I could run a long catalogue of anecdotes:

  • playing football with Geoff and Brian Hill when a thug took Brian out in a piece of foul play. There was a flash up the wing and suddenly the miscreant was flat on his back with most there unaware what had just happened;
  • despite the nickname of the ‘Enforcer’, giving up boxing after 42 fights and no losses because, as he said, ‘I just didn’t want to hurt people’;
  • resisting the lure of paid sport (including the offer of ‘money in the boot of the car’). He hated how the word ‘amateur’ got devalued and would say ‘God gave me this talent’;
  • Riding his motorbike in the Dandenong Ranges and suddenly flinging off in a somersault from an ill-judged curve – later finding the spanner that was in his pocket embedded in a tree 100 yards away; and
  • to sing – whether it was the glorious church music, Enrico Caruso or the Frankie Lane ballad of the sheriff heading to a showdown in ‘High Noon’ or the false prophet ‘Jezebel’ – see, he always slipped in a religious theme;
  • or the fish. On reflection, what in God’s name made him think he could raise a biblical load of trout in our backyard swimming pool in winter? And yet he did and it was fine barbecued.

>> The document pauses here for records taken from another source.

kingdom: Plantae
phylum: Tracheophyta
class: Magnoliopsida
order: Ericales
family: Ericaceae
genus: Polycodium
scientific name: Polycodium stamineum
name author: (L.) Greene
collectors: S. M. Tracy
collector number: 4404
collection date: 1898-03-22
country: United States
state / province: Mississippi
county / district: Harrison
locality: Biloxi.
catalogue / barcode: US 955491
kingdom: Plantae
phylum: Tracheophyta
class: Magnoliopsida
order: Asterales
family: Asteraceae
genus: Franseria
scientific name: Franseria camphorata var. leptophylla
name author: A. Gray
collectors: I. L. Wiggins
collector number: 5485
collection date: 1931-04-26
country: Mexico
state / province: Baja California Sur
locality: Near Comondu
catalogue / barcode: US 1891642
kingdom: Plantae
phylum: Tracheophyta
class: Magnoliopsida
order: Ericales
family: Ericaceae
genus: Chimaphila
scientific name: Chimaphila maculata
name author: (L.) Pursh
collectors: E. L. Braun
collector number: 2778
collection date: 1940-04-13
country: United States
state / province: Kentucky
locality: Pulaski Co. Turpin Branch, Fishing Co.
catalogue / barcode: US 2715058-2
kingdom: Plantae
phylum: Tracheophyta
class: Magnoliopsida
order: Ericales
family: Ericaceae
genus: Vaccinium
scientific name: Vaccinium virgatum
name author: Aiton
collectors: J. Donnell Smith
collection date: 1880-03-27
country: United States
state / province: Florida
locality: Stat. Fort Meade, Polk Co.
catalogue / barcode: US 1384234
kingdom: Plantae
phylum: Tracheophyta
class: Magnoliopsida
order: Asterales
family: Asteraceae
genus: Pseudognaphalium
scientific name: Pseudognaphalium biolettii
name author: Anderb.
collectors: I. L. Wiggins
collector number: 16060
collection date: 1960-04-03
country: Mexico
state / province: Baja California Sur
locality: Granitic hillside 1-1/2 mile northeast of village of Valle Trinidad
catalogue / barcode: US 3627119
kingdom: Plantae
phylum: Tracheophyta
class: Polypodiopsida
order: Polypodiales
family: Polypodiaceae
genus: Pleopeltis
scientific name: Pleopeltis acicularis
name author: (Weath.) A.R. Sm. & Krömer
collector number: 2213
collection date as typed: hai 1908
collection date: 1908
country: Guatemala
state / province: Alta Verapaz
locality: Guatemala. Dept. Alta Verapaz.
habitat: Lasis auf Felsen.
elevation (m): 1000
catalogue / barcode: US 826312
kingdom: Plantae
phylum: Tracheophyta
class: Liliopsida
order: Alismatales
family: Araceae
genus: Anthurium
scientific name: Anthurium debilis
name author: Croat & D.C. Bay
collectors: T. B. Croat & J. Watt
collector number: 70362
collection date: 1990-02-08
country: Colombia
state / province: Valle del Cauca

Stan’s was a great and troubled life, brilliant to watch but sometimes difficult to live with. It only worked through a rock-solid partnership with the deft and dedicated love of his beloved wife Bernice. His band of grandchildren brought him much joy and he was so very proud of them.

I finish with a line from the tolerant atheist Clive James, someone I’m sure Stan once dismissed as a smart alec!

“The duty of the greatly talented is to life itself, because what they do is the consecration of life.”

Stan lived life. His passion and talent was his gift to us. Rest in peace now.